WRITTEN INSTRUCTION 1: From the climate excerpt, pull out the passage from "Lou Marconi" to "of global warming." word for word.
WRITTEN INSTRUCTION 2: Continue the climate excerpt, writing what follows its final sentence.

SOURCE EXTRACT:
○ ○ ○ ○

Pertinent themes as Global Warming, Climate Change, and Melting Ice Caps has stimulated discussions, seeded forums, and spawned additional research, all to foster consensus, and recommend courses-of-action. 

The intent of CLIMATE; THE CONVERSATION, is to be The Bulletin Board, The Platform, The Podium,  and The Credible Source & Bibliography for such astute, sincere, and scholarly considerations. 

Sincerely;

Administrators:

Andrew M. Marconi

Lou Marconi




Photo

President Obama at the Climate Summit at the United Nations General Assembly. Credit Chang W. Lee/The New York Times
""""President Obama stood in the chamber of the United Nations General Assembly last week and urged the world to follow his example and fight global warming. But a major new declaration calling for a global price on carbon — signed by 74 countries and more than 1,000 businesses and investors — is missing a key signatory: the United States.
The declaration, released by the World Bank the day before Mr. Obama’s speech at the United Nations Climate Summit, has been signed by China, Shell, Dow Chemical and Coca-Cola. It calls on all nations to enact laws forcing industries to pay for the carbon emissions that scientists say are the leading cause of global warming.

○ ○ ○ ○

DATA EXCERPTS:
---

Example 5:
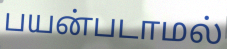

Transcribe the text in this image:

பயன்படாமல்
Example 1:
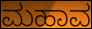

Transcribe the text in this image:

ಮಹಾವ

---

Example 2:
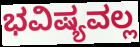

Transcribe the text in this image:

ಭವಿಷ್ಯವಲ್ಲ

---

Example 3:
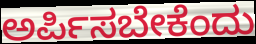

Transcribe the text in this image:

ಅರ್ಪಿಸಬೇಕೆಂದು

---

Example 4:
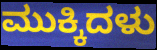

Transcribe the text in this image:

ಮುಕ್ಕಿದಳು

○ ○ ○ ○

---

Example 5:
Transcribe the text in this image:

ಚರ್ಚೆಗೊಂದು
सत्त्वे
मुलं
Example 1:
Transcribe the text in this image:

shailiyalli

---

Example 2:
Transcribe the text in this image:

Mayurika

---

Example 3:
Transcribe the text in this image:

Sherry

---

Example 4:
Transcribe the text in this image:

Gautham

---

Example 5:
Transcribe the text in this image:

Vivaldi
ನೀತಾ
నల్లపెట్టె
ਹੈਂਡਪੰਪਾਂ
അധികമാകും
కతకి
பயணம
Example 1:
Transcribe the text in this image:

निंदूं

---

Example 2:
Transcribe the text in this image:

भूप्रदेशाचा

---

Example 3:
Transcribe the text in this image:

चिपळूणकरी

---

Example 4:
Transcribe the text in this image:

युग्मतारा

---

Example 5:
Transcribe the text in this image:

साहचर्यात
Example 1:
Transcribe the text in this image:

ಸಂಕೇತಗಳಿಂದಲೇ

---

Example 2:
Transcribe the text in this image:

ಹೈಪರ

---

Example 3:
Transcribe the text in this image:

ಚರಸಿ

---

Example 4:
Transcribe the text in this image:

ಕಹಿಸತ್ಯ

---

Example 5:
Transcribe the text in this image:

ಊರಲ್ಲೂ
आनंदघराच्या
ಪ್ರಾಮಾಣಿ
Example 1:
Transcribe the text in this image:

○ ○ ○ ○

TASK RESULT 1:
Lou Marconi




Photo

President Obama at the Climate Summit at the United Nations General Assembly. Credit Chang W. Lee/The New York Times
""""President Obama stood in the chamber of the United Nations General Assembly last week and urged the world to follow his example and fight global warming. But a major new declaration calling for a global price on carbon — signed by 74 countries and more than 1,000 businesses and investors — is missing a key signatory: the United States.
The declaration, released by the World Bank the day before Mr. Obama’s speech at the United Nations Climate Summit, has been signed by China, Shell, Dow Chemical and Coca-Cola. It calls on all nations to enact laws forcing industries to pay for the carbon emissions that scientists say are the leading cause of global warming.

TASK RESULT 2:
The United States, which is under growing international pressure to price carbon, is missing from the declaration for a key reason: conservative opposition to Mr. Obama’s climate change proposals, specifically a carbon tax. The opposition will only intensify if Republicans win control of the Senate in November and the new majority leader is Senator Mitch McConnell of Kentucky, where coal — the world’s largest source of carbon pollution — is the lifeblood of the state’s economy.


“It’s time for the global elites to face facts,” Mr. McConnell said in a statement. “President Obama’s war on coal won’t have any meaningful impact on global carbon emissions. What it will do is ship American jobs overseas, raise the cost of living substantially for middle and working-class families and throw thousands more Kentuckians out of work.”
Although the nonbinding World Bank declaration is meant largely as a show of resolve ahead of a 2015 climate summit in Paris, it signals the broadest, most explicit effort to date of world leaders and financial institutions to push all nations to enact new taxes on old forms of energy. The declaration notes that governments can either directly tax carbon pollution or create market-based cap-and-trade systems, which force companies to buy government-issued pollution permits.
“The most powerful move that a government can make in the fight against climate change is to put a price on carbon,” said Rachel Kyte, the World Bank’s vice president of sustainability.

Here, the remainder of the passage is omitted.